INSTRUCTIONS TO FOLLOW: Each line below must be printed exactly as it stands.

+ + +

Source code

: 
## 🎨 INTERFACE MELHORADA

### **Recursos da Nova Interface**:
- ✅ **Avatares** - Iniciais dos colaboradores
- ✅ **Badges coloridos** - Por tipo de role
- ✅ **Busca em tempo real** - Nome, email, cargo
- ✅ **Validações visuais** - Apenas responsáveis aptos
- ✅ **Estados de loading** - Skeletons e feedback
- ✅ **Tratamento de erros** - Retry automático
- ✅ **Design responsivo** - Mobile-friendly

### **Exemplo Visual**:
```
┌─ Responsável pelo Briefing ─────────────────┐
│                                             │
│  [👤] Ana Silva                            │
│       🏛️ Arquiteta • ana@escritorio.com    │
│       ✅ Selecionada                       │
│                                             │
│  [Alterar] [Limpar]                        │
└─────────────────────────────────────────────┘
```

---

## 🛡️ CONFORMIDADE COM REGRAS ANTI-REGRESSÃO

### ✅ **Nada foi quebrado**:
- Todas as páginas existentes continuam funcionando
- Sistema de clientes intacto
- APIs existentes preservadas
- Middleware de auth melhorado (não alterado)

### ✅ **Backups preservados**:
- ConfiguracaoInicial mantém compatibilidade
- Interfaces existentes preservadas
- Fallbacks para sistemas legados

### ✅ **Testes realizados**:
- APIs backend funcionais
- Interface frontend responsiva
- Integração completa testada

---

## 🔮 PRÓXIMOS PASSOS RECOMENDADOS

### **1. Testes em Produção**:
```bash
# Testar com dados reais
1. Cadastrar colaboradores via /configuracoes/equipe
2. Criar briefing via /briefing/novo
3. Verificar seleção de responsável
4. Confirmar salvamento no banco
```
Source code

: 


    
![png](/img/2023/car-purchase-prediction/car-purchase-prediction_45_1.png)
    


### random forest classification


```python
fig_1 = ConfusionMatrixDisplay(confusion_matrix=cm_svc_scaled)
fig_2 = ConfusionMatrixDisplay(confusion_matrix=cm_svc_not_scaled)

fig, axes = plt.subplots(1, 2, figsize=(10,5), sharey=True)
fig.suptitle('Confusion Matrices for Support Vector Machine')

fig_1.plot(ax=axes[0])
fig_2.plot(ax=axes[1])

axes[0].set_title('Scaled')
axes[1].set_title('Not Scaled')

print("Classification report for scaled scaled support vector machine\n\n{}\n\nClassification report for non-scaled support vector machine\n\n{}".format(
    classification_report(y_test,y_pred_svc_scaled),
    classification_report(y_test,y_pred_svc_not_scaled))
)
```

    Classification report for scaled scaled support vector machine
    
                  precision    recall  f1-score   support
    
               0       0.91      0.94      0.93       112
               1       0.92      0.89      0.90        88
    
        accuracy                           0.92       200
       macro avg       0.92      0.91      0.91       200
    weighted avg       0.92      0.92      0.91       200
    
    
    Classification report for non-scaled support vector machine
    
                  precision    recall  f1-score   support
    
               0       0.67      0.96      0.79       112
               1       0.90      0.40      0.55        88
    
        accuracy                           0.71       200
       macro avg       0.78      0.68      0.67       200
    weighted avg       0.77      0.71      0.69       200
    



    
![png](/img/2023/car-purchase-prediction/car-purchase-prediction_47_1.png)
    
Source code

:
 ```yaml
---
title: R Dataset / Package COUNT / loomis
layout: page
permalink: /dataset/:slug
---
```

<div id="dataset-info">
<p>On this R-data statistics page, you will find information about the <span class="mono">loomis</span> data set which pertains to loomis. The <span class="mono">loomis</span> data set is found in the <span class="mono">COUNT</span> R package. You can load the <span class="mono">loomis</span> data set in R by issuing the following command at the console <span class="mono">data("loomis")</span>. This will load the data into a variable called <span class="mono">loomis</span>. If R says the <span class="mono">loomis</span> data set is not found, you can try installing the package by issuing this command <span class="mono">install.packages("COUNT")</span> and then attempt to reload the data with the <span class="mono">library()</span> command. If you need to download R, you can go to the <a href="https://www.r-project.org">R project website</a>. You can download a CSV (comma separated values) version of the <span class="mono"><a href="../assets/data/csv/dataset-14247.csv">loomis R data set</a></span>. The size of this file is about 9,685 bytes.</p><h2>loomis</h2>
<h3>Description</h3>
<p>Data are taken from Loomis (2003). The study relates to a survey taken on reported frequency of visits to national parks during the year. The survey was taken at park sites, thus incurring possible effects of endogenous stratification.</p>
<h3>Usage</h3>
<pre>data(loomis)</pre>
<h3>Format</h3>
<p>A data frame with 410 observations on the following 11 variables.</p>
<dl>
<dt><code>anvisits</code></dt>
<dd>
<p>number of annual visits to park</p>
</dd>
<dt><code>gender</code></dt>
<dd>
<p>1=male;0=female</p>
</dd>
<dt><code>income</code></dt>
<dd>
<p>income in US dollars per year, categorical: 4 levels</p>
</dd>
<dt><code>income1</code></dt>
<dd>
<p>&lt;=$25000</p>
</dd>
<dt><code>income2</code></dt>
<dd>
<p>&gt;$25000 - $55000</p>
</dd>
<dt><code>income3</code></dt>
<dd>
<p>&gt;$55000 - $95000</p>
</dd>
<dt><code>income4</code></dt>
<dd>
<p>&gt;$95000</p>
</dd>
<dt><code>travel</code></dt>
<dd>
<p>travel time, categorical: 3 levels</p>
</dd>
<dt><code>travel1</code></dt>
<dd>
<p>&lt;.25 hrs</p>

+ + +

FINISHED EXERCISE:
Source code

: 
## 🎨 INTERFACE MELHORADA

### **Recursos da Nova Interface**:
- ✅ **Avatares** - Iniciais dos colaboradores
- ✅ **Badges coloridos** - Por tipo de role
- ✅ **Busca em tempo real** - Nome, email, cargo
- ✅ **Validações visuais** - Apenas responsáveis aptos
- ✅ **Estados de loading** - Skeletons e feedback
- ✅ **Tratamento de erros** - Retry automático
- ✅ **Design responsivo** - Mobile-friendly

### **Exemplo Visual**:
```
┌─ Responsável pelo Briefing ─────────────────┐
│                                             │
│  [👤] Ana Silva                            │
│       🏛️ Arquiteta • ana@escritorio.com    │
│       ✅ Selecionada                       │
│                                             │
│  [Alterar] [Limpar]                        │
└─────────────────────────────────────────────┘
```

---

## 🛡️ CONFORMIDADE COM REGRAS ANTI-REGRESSÃO

### ✅ **Nada foi quebrado**:
- Todas as páginas existentes continuam funcionando
- Sistema de clientes intacto
- APIs existentes preservadas
- Middleware de auth melhorado (não alterado)

### ✅ **Backups preservados**:
- ConfiguracaoInicial mantém compatibilidade
- Interfaces existentes preservadas
- Fallbacks para sistemas legados

### ✅ **Testes realizados**:
- APIs backend funcionais
- Interface frontend responsiva
- Integração completa testada

---

## 🔮 PRÓXIMOS PASSOS RECOMENDADOS

### **1. Testes em Produção**:
```bash
# Testar com dados reais
1. Cadastrar colaboradores via /configuracoes/equipe
2. Criar briefing via /briefing/novo
3. Verificar seleção de responsável
4. Confirmar salvamento no banco
```
Source code

: 


    
![png](/img/2023/car-purchase-prediction/car-purchase-prediction_45_1.png)
    


### random forest classification


```python
fig_1 = ConfusionMatrixDisplay(confusion_matrix=cm_svc_scaled)
fig_2 = ConfusionMatrixDisplay(confusion_matrix=cm_svc_not_scaled)

fig, axes = plt.subplots(1, 2, figsize=(10,5), sharey=True)
fig.suptitle('Confusion Matrices for Support Vector Machine')

fig_1.plot(ax=axes[0])
fig_2.plot(ax=axes[1])

axes[0].set_title('Scaled')
axes[1].set_title('Not Scaled')

print("Classification report for scaled scaled support vector machine\n\n{}\n\nClassification report for non-scaled support vector machine\n\n{}".format(
    classification_report(y_test,y_pred_svc_scaled),
    classification_report(y_test,y_pred_svc_not_scaled))
)
```

    Classification report for scaled scaled support vector machine
    
                  precision    recall  f1-score   support
    
               0       0.91      0.94      0.93       112
               1       0.92      0.89      0.90        88
    
        accuracy                           0.92       200
       macro avg       0.92      0.91      0.91       200
    weighted avg       0.92      0.92      0.91       200
    
    
    Classification report for non-scaled support vector machine
    
                  precision    recall  f1-score   support
    
               0       0.67      0.96      0.79       112
               1       0.90      0.40      0.55        88
    
        accuracy                           0.71       200
       macro avg       0.78      0.68      0.67       200
    weighted avg       0.77      0.71      0.69       200
    



    
![png](/img/2023/car-purchase-prediction/car-purchase-prediction_47_1.png)
    
Source code

:
 ```yaml
---
title: R Dataset / Package COUNT / loomis
layout: page
permalink: /dataset/:slug
---
```

<div id="dataset-info">
<p>On this R-data statistics page, you will find information about the <span class="mono">loomis</span> data set which pertains to loomis. The <span class="mono">loomis</span> data set is found in the <span class="mono">COUNT</span> R package. You can load the <span class="mono">loomis</span> data set in R by issuing the following command at the console <span class="mono">data("loomis")</span>. This will load the data into a variable called <span class="mono">loomis</span>. If R says the <span class="mono">loomis</span> data set is not found, you can try installing the package by issuing this command <span class="mono">install.packages("COUNT")</span> and then attempt to reload the data with the <span class="mono">library()</span> command. If you need to download R, you can go to the <a href="https://www.r-project.org">R project website</a>. You can download a CSV (comma separated values) version of the <span class="mono"><a href="../assets/data/csv/dataset-14247.csv">loomis R data set</a></span>. The size of this file is about 9,685 bytes.</p><h2>loomis</h2>
<h3>Description</h3>
<p>Data are taken from Loomis (2003). The study relates to a survey taken on reported frequency of visits to national parks during the year. The survey was taken at park sites, thus incurring possible effects of endogenous stratification.</p>
<h3>Usage</h3>
<pre>data(loomis)</pre>
<h3>Format</h3>
<p>A data frame with 410 observations on the following 11 variables.</p>
<dl>
<dt><code>anvisits</code></dt>
<dd>
<p>number of annual visits to park</p>
</dd>
<dt><code>gender</code></dt>
<dd>
<p>1=male;0=female</p>
</dd>
<dt><code>income</code></dt>
<dd>
<p>income in US dollars per year, categorical: 4 levels</p>
</dd>
<dt><code>income1</code></dt>
<dd>
<p>&lt;=$25000</p>
</dd>
<dt><code>income2</code></dt>
<dd>
<p>&gt;$25000 - $55000</p>
</dd>
<dt><code>income3</code></dt>
<dd>
<p>&gt;$55000 - $95000</p>
</dd>
<dt><code>income4</code></dt>
<dd>
<p>&gt;$95000</p>
</dd>
<dt><code>travel</code></dt>
<dd>
<p>travel time, categorical: 3 levels</p>
</dd>
<dt><code>travel1</code></dt>
<dd>
<p>&lt;.25 hrs</p>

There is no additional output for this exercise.